Too often, today, we are all so caught up in what we want, what we can get and how we can get it, that we forget the far larger and more productive view — the one Dr. King saw. The same one we should see.
King’s dream is far closer to reality today than it’s ever been, but we still aren’t there yet. He knew we wouldn’t be. He knew we’d stumble, he knew we would fall back on selfish ways and old tendencies. He knew what we won’t always accept — that it’s far easier to fall back on old habits than develop new ones.
King understood that no matter our race, we would rather live in the past — where pain and prejudice reigned — than deal with the present or work to better the future.
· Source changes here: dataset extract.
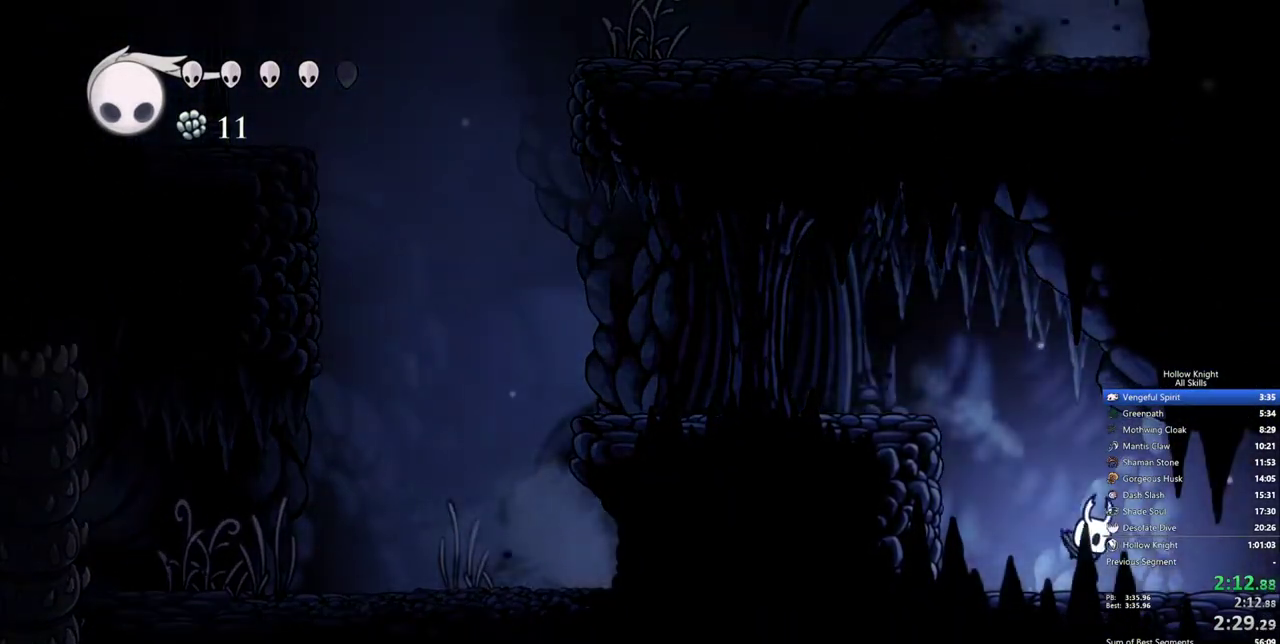
{"keys": ["right"], "events": []}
Yet his call for us was, hand-in-hand, to put the past where it belonged and work together to build a better tomorrow for everyone.
With his vision instilled in all of us, we can continue to work for what he died trying to get others to see: An America where people worked together to make life better for everyone; an America where we accept each other and work to make one another better, teaching each other and loving one another; an America where right can and will prevail over the darker forces that try to stop us all.
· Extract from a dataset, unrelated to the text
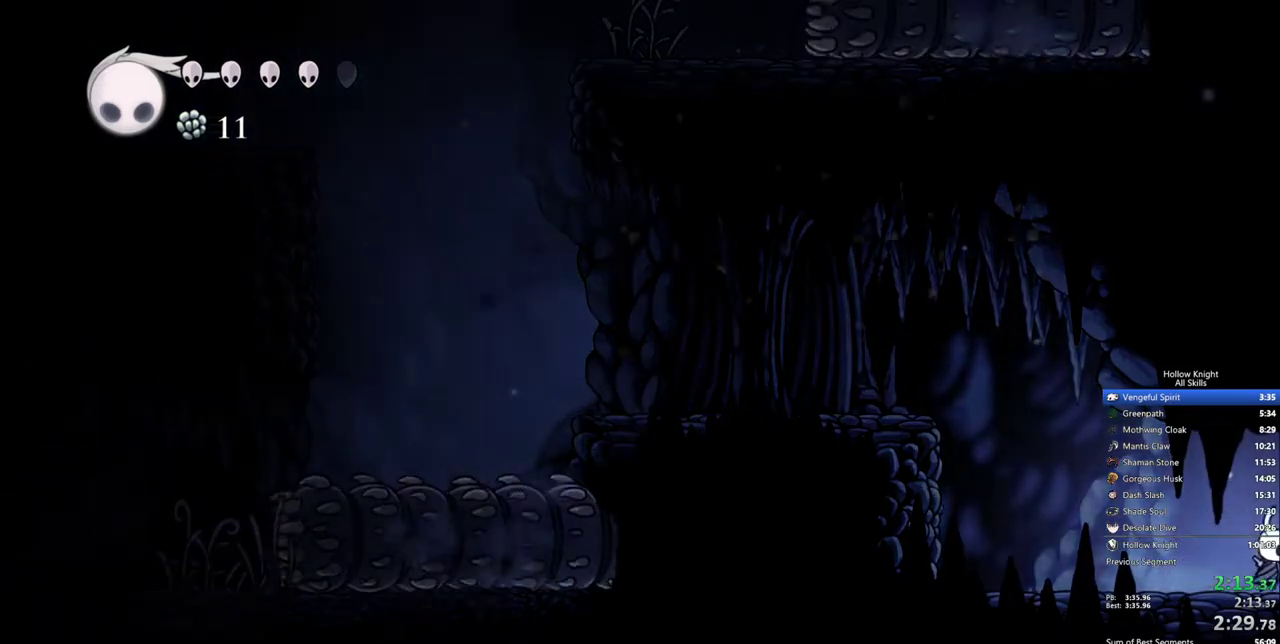
{"keys": ["right"], "events": []}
To do that, we must have a vision for our country and our community, and we must be able to see it, believe it and work toward it.
That’s what Dr. King did every day of his life.
And, if there’s one thing we will remember Monday, as we celebrate the life and the vision of such a remarkable man, it should be that he saw, he believed and he worked, with all his might and with all his heart, to make others believe too.
Too often people let others shatter their vision, crush their dreams and influence whether or not it can be fulfilled.
King did not. We shouldn’t either. Not now, not ever.